High blood glucose levels, known as hyperglycemia, can cause serious health problems. As blood vessels and nerves become damaged, serious complications like kidney failure, blindness and other complications can result.
Type 2 Diabetes
This type of diabetes, once known as adult-onset diabetes, is a progressive condition, meaning that the symptoms usually increase with time.
Unlike people with Type 1 diabetes, whose insulin producing cells are completely destroyed, people with Type 2 diabetes can still produce insulin. It’s just that they may not produce enough to meet the body’s needs, or their bodies may be unable to process the insulin that is produced. Once again, the body becomes unable to use sugar, which results in high blood sugar levels. Untreated, high blood sugar can eventually damage eyes, kidneys, nerves and blood vessels.
Risk factors for developing the disease include a family history, obesity and heart disease. Type 2 is the most common form of the condition, and is often manageable with diet and weight maintenance. Eventually most people diagnosed with Type 2 Diabetes may need some form of medication.
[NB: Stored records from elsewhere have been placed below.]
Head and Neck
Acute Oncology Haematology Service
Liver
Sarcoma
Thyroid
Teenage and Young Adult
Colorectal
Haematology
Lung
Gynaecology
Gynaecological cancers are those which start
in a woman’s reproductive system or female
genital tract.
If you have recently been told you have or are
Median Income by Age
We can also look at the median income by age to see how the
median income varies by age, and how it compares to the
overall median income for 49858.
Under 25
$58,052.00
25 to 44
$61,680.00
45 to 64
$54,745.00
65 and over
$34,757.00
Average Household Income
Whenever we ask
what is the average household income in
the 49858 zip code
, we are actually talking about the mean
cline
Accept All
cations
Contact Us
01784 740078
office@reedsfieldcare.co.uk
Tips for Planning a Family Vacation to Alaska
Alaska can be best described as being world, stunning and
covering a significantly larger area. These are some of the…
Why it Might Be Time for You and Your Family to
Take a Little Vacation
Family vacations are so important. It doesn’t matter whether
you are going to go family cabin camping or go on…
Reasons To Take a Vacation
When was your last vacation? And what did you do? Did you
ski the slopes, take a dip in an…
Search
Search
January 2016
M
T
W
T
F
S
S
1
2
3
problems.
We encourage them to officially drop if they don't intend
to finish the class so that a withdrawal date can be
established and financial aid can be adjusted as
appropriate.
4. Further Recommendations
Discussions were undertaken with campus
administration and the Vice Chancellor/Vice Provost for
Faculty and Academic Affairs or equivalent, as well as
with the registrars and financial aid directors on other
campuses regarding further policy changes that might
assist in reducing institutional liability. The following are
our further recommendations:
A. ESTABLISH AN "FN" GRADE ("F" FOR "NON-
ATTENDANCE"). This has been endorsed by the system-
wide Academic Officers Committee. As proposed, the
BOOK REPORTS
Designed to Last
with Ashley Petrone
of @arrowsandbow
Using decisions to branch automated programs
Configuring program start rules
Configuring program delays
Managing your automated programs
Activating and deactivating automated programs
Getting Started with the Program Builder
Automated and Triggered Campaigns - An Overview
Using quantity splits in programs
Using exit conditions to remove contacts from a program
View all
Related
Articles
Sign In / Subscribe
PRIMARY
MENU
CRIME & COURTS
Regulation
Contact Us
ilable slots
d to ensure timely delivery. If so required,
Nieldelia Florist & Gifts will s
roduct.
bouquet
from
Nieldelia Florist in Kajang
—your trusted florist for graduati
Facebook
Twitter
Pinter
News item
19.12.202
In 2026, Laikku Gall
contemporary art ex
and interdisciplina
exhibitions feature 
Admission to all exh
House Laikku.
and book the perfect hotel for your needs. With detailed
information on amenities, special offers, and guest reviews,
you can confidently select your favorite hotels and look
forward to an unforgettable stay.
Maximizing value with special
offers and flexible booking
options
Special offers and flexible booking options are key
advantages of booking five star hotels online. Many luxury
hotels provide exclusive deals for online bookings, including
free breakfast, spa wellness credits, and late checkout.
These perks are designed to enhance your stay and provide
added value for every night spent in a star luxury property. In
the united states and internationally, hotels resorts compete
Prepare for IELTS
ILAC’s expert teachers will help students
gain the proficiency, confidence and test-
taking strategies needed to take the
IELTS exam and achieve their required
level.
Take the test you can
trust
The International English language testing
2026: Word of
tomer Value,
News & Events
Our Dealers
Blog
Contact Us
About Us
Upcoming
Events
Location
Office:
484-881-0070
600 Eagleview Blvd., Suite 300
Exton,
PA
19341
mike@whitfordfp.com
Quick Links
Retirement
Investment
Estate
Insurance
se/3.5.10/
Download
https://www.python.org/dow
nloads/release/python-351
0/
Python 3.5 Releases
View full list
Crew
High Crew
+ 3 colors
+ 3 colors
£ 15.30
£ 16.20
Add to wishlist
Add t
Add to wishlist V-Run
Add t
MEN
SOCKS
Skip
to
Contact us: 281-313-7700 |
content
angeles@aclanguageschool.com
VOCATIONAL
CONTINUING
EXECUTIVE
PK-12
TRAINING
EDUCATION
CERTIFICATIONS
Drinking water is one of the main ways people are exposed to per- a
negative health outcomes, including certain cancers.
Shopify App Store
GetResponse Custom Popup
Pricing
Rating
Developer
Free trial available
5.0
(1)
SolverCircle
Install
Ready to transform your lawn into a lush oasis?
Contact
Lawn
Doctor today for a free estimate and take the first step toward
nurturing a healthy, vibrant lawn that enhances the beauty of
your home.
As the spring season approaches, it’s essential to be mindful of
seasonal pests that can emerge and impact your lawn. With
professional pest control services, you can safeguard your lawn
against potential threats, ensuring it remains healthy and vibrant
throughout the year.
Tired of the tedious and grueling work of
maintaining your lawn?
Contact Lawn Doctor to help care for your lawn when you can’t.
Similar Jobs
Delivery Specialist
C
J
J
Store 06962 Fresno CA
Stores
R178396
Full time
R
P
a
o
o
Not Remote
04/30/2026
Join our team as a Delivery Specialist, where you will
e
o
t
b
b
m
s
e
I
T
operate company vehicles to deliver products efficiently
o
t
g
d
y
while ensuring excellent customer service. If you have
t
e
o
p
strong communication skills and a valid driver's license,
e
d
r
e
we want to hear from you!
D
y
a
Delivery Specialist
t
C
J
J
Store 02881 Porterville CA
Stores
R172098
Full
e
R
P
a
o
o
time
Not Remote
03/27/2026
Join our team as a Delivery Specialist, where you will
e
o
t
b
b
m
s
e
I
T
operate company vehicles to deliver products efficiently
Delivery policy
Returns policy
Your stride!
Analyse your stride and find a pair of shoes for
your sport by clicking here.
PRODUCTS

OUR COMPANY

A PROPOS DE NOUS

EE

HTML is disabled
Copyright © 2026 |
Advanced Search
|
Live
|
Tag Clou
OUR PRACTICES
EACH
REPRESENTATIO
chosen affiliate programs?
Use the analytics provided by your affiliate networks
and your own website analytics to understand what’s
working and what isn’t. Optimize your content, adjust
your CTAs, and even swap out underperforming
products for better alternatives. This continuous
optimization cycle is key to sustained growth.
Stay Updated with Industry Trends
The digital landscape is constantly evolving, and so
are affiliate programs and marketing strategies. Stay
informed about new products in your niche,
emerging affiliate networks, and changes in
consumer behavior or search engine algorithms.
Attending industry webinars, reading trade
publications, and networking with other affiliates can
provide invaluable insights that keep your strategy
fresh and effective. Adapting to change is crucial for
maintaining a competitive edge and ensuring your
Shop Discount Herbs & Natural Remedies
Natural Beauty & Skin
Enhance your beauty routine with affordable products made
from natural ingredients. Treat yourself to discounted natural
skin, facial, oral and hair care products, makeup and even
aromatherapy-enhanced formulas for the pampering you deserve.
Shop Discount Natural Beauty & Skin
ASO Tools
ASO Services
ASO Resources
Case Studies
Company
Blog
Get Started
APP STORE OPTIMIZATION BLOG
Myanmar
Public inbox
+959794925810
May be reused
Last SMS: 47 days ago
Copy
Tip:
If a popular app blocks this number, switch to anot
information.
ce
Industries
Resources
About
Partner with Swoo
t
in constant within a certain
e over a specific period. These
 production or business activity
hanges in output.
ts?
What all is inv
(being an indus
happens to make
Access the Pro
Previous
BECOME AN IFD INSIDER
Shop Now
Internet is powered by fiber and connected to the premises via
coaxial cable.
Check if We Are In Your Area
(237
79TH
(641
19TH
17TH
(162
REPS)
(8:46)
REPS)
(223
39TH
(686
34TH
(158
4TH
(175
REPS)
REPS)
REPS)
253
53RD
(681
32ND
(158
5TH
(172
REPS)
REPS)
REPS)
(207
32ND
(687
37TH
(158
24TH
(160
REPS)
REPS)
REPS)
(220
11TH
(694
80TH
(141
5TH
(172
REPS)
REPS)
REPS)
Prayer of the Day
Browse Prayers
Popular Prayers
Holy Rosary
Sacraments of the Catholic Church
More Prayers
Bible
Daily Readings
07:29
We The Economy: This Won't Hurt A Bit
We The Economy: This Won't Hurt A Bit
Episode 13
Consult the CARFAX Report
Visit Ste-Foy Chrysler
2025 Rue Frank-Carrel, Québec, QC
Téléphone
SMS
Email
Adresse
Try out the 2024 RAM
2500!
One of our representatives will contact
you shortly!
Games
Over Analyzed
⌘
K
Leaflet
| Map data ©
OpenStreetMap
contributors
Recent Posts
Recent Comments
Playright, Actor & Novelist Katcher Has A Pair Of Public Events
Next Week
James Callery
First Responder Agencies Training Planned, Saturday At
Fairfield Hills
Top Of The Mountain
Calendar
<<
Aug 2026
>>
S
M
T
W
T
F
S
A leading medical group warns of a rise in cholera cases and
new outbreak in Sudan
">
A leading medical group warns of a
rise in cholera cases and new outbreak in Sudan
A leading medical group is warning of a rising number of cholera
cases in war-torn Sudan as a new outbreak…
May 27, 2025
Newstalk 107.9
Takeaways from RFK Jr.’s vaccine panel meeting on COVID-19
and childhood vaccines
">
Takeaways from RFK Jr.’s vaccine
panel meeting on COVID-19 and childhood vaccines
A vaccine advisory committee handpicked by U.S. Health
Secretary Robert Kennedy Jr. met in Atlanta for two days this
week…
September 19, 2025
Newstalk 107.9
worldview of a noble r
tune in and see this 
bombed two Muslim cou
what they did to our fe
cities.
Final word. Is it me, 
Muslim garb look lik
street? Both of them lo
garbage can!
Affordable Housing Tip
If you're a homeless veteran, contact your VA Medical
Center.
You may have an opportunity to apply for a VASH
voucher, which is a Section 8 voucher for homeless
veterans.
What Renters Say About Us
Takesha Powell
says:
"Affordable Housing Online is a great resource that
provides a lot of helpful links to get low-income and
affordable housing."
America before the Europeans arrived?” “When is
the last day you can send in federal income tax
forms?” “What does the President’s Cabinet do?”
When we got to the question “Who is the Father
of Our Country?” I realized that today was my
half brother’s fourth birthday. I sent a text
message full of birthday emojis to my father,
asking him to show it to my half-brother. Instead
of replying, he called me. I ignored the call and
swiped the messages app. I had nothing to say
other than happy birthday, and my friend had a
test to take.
This type of diabetes occurs during pregnancy, and generally clears up after childbirth. It can usually be controlled by making a few small healthy lifestyle changes like monitoring the diet, and exercising. On some occasions, insulin may be prescribed.
How Should You Deal With It?
Although diabetes is a chronic disease with serious implications, it is becoming more and more manageable. Type 1 diabetes can be managed with oral medications, insulin injections, or pumps that continuously deliver insulin to the blood. The symptoms can be mitigated by making careful dietary choices and exercising. Type 2 diabetes can sometimes be managed without any medication: if a person becomes proactive about leading a healthy life, he or she may stave off the need for medication for years. However, since diabetes is a serious matter which affects the entire body everyone with diabetes must see a doctor regularly and keep a close eye on heart-health, cholesterol levels, eyes, kidneys, nerves and feet.
Living With Diabetes
Discovering that you have diabetes can be frightening, but it is not a reason to panic. You can help your body by eating more nutritious foods in reasonable-size portions, exercising more, and even paying closer attention to your stress levels and your sleep habits. Diabetes isn’t like a broken arm; you can’t isolate the problem and let it heal while life goes on as usual. Controlling it means taking steps that affect your whole body. And when you take them, your body, mind and spirit will benefit.